Data for review START

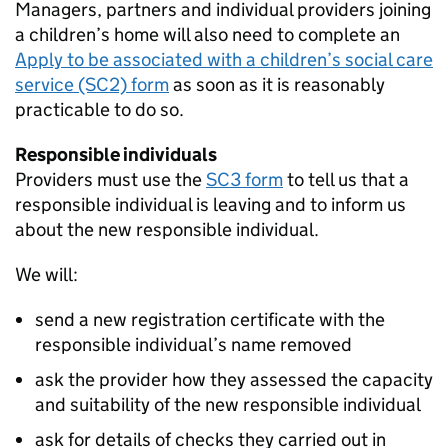
Managers, partners and individual providers joining
a children’s home will also need to complete an
Apply to be associated with a children’s social care
service (SC2) form
as soon as it is reasonably
practicable to do so.
Responsible individuals
Providers must use the
SC3 form
to tell us that a
responsible individual is leaving and to inform us
about the new responsible individual.
We will:
send a new registration certificate with the
responsible individual’s name removed
ask the provider how they assessed the capacity
and suitability of the new responsible individual
ask for details of checks they carried out in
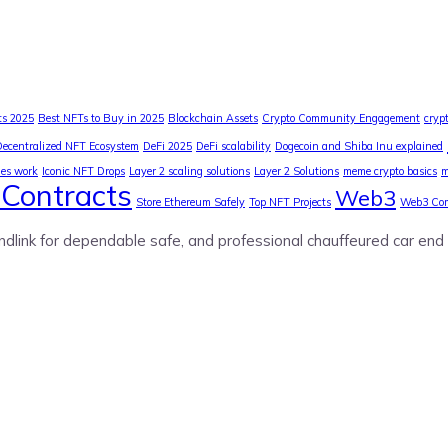
ts 2025
Best NFTs to Buy in 2025
Blockchain Assets
Crypto Community Engagement
cryp
Decentralized NFT Ecosystem
DeFi 2025
DeFi scalability
Dogecoin and Shiba Inu explained
ies work
Iconic NFT Drops
Layer 2 scaling solutions
Layer 2 Solutions
meme crypto basics
m
Contracts
Web3
Store Ethereum Safely
Top NFT Projects
Web3 Co
ndlink for dependable safe, and professional chauffeured car end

Data for review END

Can you repeat the listing word for word, from its first line through the line containing "ask for details of checks they carried out in", and leave the pictures out of your answer?

Exercise solution:
Managers, partners and individual providers joining
a children’s home will also need to complete an
Apply to be associated with a children’s social care
service (SC2) form
as soon as it is reasonably
practicable to do so.
Responsible individuals
Providers must use the
SC3 form
to tell us that a
responsible individual is leaving and to inform us
about the new responsible individual.
We will:
send a new registration certificate with the
responsible individual’s name removed
ask the provider how they assessed the capacity
and suitability of the new responsible individual
ask for details of checks they carried out in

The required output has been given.